Dr. Walter Williams, predictably, is somewhat more optimistic: 

If there is anything good to say about Democrat control of the White House, Senate and House of Representatives, it's that their extraordinarily brazen, heavy-handed acts have aroused a level of constitutional interest among the American people that has been dormant for far too long.

Part of this heightened interest is seen in the strength of the Tea Party movement around the nation. Another is the angry reception that many congressmen received at their district town hall meetings.

Yet another is seen by the exchanges on the nation's most popular radio talk shows such as Rush Limbaugh, Sean Hannity, Mark Levin and others. Then there's the rising popularity of conservative/libertarian television shows such as Glenn Beck, John Stossel and Fox News.

 Read both columns, please. I think both make valuable points. I agree with Sowell that this is a terrible turning point, and one that could usher in a new era in which this country permanently abandons the ideals and principles that have made it unique among nations.
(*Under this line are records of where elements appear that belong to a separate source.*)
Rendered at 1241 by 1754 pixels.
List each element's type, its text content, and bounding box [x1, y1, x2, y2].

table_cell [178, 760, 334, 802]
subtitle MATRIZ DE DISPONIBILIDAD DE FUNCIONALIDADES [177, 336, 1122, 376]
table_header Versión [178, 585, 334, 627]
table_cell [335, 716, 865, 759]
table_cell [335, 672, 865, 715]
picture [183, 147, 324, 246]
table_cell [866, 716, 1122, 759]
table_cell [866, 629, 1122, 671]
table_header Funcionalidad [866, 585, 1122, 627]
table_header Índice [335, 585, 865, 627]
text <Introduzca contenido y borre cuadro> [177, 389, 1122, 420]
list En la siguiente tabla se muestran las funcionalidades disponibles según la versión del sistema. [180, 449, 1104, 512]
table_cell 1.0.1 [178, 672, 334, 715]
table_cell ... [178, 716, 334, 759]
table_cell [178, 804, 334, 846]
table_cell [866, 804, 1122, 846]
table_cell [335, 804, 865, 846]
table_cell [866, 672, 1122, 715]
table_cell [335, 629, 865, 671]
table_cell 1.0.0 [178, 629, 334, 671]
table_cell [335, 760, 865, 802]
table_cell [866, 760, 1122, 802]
I also agree with Williams that there are reasons for optimism — that the brazen and outrageous nature of this bill's passage and the contempt Democrats have shown for the will of the people will serve to awaken the populace and lead to a wide-spread public reaction and "Constitutional reawakening." 

Of course, I hope Dr. Williams is right. But I won't just hope. I'll do what I can to help make it come to pass. 

I hope you will, too. 

And keep an eye out for that new Reagan or Thatcher, too. We could really use one.